|FUNDAMENTAL ANALYSIS FOR 30-May-2018|
The EUR/USD tumbled dropping down to 8-month lows, as Italian yields surged putting downward pressure on the currency pair. Prices appears to have held support near the November lows. The ECB sat on the sidelines and watch as the ECBs Visco failed to calm investors nerves. European money supply accelerated which could foreshadow inflation.
The EUR/USD tumbled but held the November lows after pushing down to support at 1.1509. A break of this level would lead to a test of the June 2017 lows at 1.1119. Resistance is seen near the 10-day moving average at 1.1717. Momentum is negatives as the MACD (moving average convergence divergence) histogram prints in the red with a downward sloping trajectory which points to a lower exchange rate. The exchange rate is oversold as the fast stochastic is printing a reading of 3, well below the oversold trigger level of 20.
ECB watches on the sidelines as Italy rocks Eurozone markets
ECB watches on the sidelines as Italy rocks Eurozone markets. Eurozone breakup fears seem to be fueling the selloff in Eurozone bond markets and the sharp widening of spreads, but so far at least the ECB does not seem interested in trying to calm verves. Italian central bank head Visco instead warned in a Spiegel interview that Italy is always just a few steps away from the “very serious risk of losing the irreplaceable asset of trust”. Visco added that “it would not be wised to ignore financial compatibility” of planned policy moves and warned that “Italy knows the rules. They might want to read them again carefully”. A clear signal then that the ECB is not ready to step in and in that respect the widening of spreads versus the German benchmark that we are seeing now is a readjustment of the risk aspect of bond prices.
ECBs Visco fails to calm investor nerves
ECBs Visco fails to calm investor nerves.

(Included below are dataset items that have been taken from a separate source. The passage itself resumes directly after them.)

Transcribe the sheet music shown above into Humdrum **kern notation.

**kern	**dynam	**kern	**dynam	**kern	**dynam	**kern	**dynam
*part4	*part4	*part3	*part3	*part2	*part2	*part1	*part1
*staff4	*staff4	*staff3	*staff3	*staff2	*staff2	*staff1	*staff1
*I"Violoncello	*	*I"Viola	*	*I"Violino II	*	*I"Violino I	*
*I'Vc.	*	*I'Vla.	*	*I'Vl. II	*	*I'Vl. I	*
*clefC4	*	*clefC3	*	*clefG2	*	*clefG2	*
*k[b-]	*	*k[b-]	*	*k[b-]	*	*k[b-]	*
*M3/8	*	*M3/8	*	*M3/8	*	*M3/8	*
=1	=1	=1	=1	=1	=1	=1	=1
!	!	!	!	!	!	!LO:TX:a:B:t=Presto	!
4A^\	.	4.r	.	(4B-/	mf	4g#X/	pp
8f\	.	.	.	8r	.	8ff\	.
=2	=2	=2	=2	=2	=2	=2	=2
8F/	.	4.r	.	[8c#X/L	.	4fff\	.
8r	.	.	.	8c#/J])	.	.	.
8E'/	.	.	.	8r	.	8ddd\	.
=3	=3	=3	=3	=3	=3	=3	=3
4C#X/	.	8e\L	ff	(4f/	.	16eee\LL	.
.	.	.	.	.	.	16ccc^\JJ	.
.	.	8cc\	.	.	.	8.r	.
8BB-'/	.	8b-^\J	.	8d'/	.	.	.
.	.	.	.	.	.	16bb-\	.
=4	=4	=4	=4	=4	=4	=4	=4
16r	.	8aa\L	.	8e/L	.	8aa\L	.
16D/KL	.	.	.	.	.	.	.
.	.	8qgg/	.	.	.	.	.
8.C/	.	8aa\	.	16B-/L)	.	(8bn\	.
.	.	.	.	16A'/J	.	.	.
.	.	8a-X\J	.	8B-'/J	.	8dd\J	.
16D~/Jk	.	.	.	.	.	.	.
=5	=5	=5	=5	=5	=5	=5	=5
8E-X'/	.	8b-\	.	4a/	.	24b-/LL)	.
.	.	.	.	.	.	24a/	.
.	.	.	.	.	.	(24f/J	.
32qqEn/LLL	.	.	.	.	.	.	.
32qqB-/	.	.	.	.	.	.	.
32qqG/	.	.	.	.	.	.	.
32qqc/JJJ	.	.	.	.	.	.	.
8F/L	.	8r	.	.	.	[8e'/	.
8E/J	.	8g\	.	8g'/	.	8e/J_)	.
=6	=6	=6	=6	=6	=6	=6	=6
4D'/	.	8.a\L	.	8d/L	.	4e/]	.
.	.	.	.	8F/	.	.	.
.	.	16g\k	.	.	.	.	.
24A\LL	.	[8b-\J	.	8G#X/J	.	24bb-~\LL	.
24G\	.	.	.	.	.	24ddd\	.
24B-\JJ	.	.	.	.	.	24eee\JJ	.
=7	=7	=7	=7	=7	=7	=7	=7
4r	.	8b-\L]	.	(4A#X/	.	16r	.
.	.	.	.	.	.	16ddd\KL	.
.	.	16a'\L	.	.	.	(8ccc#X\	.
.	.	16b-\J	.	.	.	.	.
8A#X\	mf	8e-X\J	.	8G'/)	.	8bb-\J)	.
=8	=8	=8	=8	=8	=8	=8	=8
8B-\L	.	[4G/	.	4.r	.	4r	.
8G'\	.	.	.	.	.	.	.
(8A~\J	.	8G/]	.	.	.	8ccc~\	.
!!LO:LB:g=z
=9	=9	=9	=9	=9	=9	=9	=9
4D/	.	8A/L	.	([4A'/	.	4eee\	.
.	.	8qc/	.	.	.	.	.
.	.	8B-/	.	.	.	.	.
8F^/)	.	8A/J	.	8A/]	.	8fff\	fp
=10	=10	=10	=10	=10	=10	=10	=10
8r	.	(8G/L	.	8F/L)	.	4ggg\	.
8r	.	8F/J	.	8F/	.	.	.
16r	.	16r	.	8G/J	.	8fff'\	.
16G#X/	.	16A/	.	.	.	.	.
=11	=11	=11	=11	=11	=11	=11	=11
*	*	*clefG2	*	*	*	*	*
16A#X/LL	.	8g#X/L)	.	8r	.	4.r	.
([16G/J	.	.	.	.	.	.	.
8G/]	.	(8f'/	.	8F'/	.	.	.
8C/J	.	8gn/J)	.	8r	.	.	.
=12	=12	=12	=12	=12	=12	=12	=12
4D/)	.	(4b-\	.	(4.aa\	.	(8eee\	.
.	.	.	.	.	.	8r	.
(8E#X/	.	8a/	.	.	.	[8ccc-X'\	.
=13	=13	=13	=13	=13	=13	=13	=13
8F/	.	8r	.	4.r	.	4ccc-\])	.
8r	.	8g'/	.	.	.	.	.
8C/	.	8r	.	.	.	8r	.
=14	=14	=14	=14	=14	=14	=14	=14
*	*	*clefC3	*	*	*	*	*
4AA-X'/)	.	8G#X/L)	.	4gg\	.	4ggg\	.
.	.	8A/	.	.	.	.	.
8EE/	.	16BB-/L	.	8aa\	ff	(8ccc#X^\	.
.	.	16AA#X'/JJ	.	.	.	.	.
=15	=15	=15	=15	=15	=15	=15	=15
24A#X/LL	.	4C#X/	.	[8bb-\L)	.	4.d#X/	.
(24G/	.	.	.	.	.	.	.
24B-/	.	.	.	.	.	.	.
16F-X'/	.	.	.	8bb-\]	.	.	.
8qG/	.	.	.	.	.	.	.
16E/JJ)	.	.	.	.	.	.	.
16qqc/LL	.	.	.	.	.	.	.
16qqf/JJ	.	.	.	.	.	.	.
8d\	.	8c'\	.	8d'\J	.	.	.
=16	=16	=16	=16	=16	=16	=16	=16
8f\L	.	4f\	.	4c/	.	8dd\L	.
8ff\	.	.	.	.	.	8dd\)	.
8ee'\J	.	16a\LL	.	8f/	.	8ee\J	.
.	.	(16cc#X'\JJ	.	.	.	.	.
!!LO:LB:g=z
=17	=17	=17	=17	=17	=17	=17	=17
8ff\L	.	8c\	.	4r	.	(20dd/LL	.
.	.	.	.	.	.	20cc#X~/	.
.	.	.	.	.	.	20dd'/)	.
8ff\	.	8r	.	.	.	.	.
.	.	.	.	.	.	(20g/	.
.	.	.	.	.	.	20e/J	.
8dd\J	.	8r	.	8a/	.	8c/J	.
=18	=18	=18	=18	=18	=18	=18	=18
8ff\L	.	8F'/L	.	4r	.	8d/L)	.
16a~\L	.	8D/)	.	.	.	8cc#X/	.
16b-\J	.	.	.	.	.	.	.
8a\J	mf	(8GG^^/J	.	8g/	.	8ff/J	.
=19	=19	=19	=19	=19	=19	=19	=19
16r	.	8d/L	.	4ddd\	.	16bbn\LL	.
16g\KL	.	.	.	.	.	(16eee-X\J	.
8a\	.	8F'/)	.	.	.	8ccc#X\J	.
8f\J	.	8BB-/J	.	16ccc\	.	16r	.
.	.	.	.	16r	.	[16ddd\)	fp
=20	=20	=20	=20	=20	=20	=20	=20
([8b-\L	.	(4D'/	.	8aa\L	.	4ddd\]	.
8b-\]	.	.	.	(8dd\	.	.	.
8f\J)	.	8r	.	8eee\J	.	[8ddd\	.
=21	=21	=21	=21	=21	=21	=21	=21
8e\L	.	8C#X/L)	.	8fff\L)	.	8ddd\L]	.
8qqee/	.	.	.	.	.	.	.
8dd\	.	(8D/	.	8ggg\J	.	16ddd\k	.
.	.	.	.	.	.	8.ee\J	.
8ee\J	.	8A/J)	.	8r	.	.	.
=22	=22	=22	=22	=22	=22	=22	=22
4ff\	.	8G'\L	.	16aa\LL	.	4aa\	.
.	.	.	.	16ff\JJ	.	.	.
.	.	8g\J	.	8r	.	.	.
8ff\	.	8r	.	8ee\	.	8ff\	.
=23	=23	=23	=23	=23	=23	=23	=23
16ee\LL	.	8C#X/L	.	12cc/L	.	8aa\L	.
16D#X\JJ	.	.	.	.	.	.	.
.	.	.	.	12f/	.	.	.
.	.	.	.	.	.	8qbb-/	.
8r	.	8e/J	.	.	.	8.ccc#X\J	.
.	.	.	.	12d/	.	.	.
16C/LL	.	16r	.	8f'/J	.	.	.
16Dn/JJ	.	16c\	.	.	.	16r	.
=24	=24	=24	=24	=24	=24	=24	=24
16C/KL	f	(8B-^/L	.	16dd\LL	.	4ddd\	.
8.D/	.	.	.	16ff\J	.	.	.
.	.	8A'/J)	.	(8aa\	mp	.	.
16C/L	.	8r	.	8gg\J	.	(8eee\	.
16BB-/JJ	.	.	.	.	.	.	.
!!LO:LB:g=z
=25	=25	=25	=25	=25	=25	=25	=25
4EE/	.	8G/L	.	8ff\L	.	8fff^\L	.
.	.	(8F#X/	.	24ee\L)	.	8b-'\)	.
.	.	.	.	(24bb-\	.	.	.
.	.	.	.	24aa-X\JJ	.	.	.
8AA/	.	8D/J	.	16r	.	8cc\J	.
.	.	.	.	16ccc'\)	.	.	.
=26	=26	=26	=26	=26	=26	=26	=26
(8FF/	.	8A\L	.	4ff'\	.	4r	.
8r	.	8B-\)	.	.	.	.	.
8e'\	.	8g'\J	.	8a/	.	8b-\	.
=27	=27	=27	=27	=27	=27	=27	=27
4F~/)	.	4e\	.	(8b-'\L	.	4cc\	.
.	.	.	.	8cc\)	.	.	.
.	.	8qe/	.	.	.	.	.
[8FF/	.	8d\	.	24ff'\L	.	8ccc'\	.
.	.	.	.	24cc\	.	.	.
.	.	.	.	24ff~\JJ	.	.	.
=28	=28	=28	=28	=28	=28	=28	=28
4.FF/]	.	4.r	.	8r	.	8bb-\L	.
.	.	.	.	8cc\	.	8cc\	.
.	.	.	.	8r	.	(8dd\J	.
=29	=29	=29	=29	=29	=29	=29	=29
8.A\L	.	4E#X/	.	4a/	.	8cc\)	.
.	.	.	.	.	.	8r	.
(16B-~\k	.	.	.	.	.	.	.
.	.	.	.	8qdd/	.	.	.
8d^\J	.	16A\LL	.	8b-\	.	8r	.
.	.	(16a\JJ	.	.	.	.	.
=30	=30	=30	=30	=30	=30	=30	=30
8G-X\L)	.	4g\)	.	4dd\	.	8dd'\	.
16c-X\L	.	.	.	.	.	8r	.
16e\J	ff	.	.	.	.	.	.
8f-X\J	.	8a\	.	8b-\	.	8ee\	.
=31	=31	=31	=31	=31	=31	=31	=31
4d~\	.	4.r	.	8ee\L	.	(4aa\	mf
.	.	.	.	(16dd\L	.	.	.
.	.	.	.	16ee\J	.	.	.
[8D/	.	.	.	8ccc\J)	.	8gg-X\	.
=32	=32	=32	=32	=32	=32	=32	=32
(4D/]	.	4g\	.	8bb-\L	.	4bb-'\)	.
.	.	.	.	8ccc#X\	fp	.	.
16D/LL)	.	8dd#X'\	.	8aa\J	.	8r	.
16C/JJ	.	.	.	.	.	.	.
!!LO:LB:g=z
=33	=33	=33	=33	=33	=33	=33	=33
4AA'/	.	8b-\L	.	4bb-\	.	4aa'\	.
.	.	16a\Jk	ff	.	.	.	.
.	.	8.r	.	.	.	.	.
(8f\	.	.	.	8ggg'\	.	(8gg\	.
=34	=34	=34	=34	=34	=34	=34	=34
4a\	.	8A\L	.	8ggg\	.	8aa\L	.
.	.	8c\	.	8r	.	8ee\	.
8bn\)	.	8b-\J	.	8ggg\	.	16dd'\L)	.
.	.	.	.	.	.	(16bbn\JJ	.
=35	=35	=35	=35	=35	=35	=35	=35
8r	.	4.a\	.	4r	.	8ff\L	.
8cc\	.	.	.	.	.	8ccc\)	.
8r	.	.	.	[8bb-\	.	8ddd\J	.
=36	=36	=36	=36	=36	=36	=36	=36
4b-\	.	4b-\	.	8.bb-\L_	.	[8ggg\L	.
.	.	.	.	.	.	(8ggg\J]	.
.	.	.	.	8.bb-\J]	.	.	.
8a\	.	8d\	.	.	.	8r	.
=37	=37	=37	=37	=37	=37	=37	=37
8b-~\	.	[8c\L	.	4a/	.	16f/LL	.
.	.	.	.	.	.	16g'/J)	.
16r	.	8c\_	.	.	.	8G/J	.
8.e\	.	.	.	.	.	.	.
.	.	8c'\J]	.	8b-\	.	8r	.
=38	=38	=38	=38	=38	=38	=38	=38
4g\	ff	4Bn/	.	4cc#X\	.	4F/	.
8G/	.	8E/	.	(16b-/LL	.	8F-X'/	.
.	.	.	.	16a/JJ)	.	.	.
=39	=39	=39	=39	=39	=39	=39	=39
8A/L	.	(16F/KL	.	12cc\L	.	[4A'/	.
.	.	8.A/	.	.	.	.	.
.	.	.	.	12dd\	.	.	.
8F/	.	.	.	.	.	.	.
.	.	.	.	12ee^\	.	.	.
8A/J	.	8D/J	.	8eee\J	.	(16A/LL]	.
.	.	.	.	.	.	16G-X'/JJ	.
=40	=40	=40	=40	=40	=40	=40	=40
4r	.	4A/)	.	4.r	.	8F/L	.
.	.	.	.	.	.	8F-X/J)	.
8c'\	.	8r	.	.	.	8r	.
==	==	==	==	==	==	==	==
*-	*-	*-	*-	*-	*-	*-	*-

Comments from the Italian central bank head, who bemoaned “lazy short-termism” and stressed that Italy is always a “few steps away” from losing the trust of markets exacerbated the moves. Draghi promise to do “all it takes” to keep Eurozone markets stable, does not seem to apply to politically induced troubles. ECBs Constancio reportedly said in a Spiegel interview that “we will see what happens” in Italy. No sign so far then that ECB officials are ready to step in.
Eurozone M3 money supply growth accelerated
Eurozone M3 money supply growth accelerated to 3.9% year over year from 3.7% year over year in the previous month. The uptick was in line with expectations, but the focus as usual was on the counterparts and in particular loans to the private sector. The growth rate of loans to households held steady at 3.0% year over year, as an acceleration in consumer credit growth counterbalanced a slight deceleration in the growth rate of loans for house purchases. More importantly for the investment and growth outlook was the fact that loans to non-financial corporations rose 2.4% year over year, up from 2.2% year over year.
St. Louis Fed dove Bullard said it is hard to raise rates
St. Louis Fed dove Bullard said it is hard to raise rates by a large margin and get too far out of line with the global situation if the BoJ and ECB are pursuing accommodating policy. Speaking earlier from Tokyo, Bullard also said the Fed has enough tools and policy options to respond the next time the U.S. falls into recession. He did not want to prejudge what the Fed will do at its next meeting in June, but it is his view that the Fed should not proceed with additional rate hikes unless economic data surprise to the upside. Bullard still regards inflation as a bit low and because the U.S. policy setting is possibly at neutral means the Fed should be cautious.